If those are good, it might be getting sucked back around the piston seals.

If its in both front lines, then the problem is going to common to both lines. MC, prop. valve, fittings.

If you are getting air each time, and its not getting in anywhere, then you don't need to do any special bleeding techniques. You will eventually get it all out. If its getting in after bleeding, then nothing will get it all out until you fix the problem.
 
I know it doesn't make sense, but the smaller compartment is the one for front.:waytogo:
OK, I have knowledge of all different brands and models of vehicles. Problem is, keeping them all straight.
So, some of this may be wrong.....

Depending on the year, they are right in that either the switch on the emergency brake pedal or the proportioning valve will turn on that light.

Easy way to make sure. With the key on, and the brake light out, lightly press the E-brake and see if the light comes on.
A weak return spring can let the pedal move far enough due to its weight to turn the light on sometimes.
Quick test for that is to disconnect that switch and see if the problem stops.

Some vehicles also have a fluid level switch that will turn on a light. But you will see some wires going to the master cylinder if you have that switch.

The proportioning valve switch is a spring loaded piston with a reduced center that a spring loaded plunger sits in.
When you step on the brakes, the piston sees pressure from both the front and back brake lines.
As long as they are about equal in pressure and flow, the piston stays centered. If there is a big difference like with a burst line or bubbles on one side, it moves over and the plunger pushes up and turns on the light.

Again easy to check. When the light turns on, stop the truck, and with the light still on, unplug the wire on the valve. If the light goes off, then that is the switch that is turning it on.

Now, working from memory, the bigger chamber of the MC is for the front brakes, since the caliper diameter is about 3 inches across, and the rear cylinder is about 3/4 inch.
Takes lots more fluid.

Plus, if the rear adjusters are working, then the rear cylinder take the same amount of fluid each time. Since the adjusters move the other end of the shoes apart and the cylinder pistons should move the same amount.

The front calipers take much more fluid per amount of travel since they are so much bigger than the rear.
Plus, when the pads are new, the pistons are almost all the way in. As they wear, they move out and stay out.
So more fluid is required.

Again its easy to check. Take the top off the MC, have some one watch it, while you stick a prybar in the inspection hole of the caliper and pry the pad back toward the piston pushing the piston back slightly.
As soon as it moves, there will be a little geyser in whichever chamber is hooked to the front.
Don't move it much, or you will get a light when you hit the brakes next time.

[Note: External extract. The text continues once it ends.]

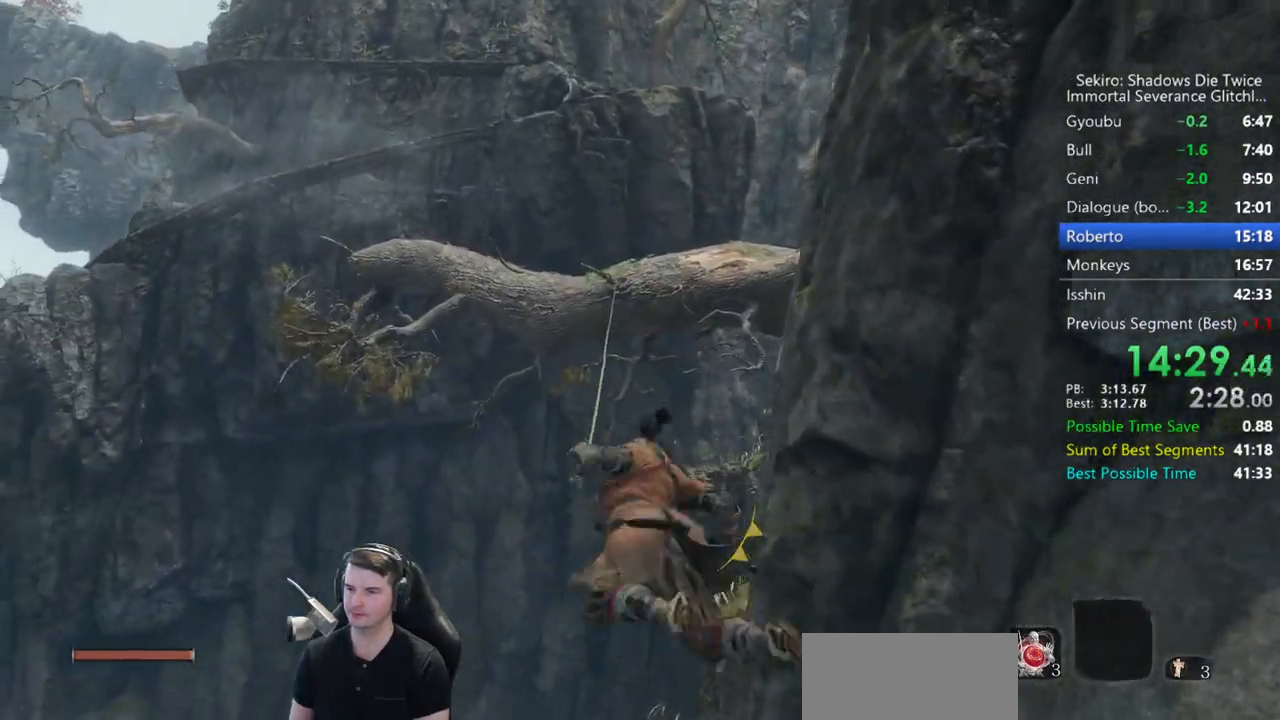
{"dt_ms": 500, "buttons": [], "left_stick": "up", "right_stick": "center", "button_events": [[350, "L2", "down"], [467, "L2", "up"]]}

Next, hit the brakes a few times to get everything bottomed out. Release the brakes, have someone watch the fluid with the top off.
Press the brakes hard, hold for a second and then let them off.
If you have air in a line, you will see a gusher in that chamber as the air expands and pushes the fluid back into the MC.
You might see a small movement with no air, but if there is air its fairly obvious.

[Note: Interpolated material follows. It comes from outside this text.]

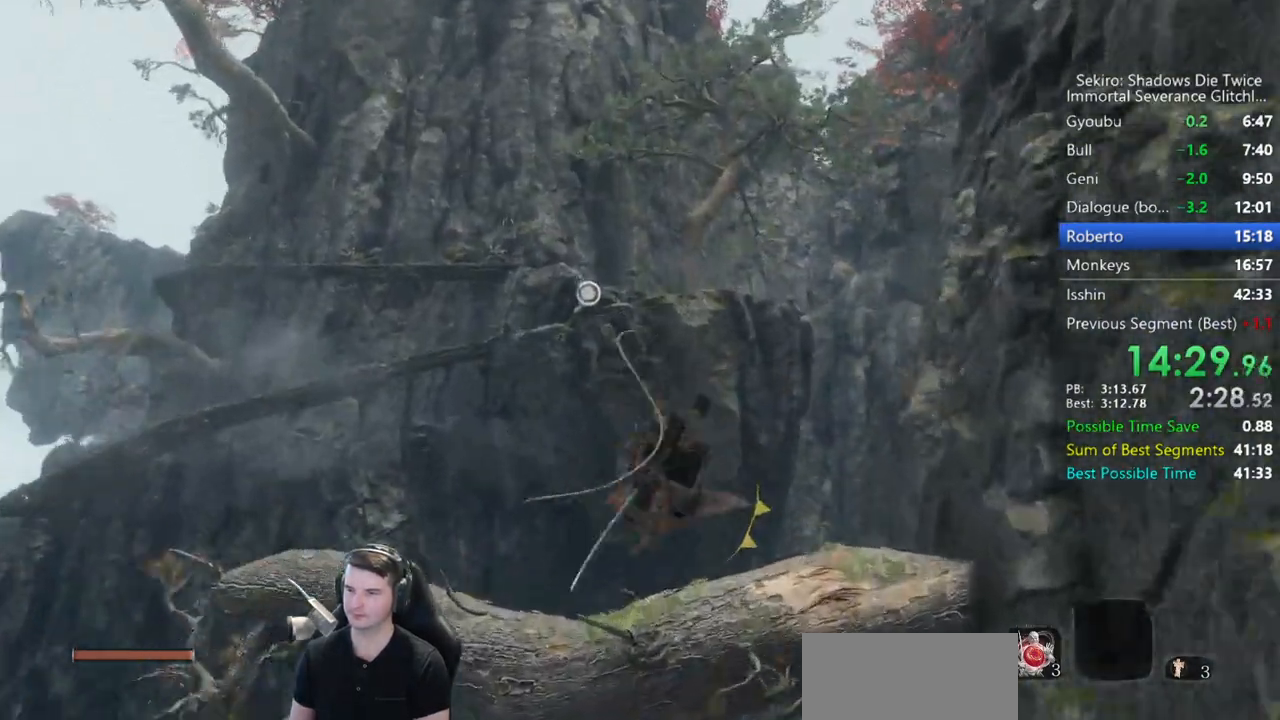
{"dt_ms": 500, "buttons": [], "left_stick": "up", "right_stick": "center", "button_events": [[50, "L2", "down"], [183, "L2", "up"]]}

Next, if you have air in any lines, make a note of which line has the has the air. That will help you pinpoint where its coming from.

For instance, if the left front is the one each time, then the problem is between the dividing point and the caliper. So, check the fittings, bleeder screw, and flex line.
If those are good, it might be getting sucked back around the piston seals.

If its in both front lines, then the problem is going to common to both lines. MC, prop. valve, fittings.

If you are getting air each time, and its not getting in anywhere, then you don't need to do any special bleeding techniques. You will eventually get it all out. If its getting in after bleeding, then nothing will get it all out until you fix the problem.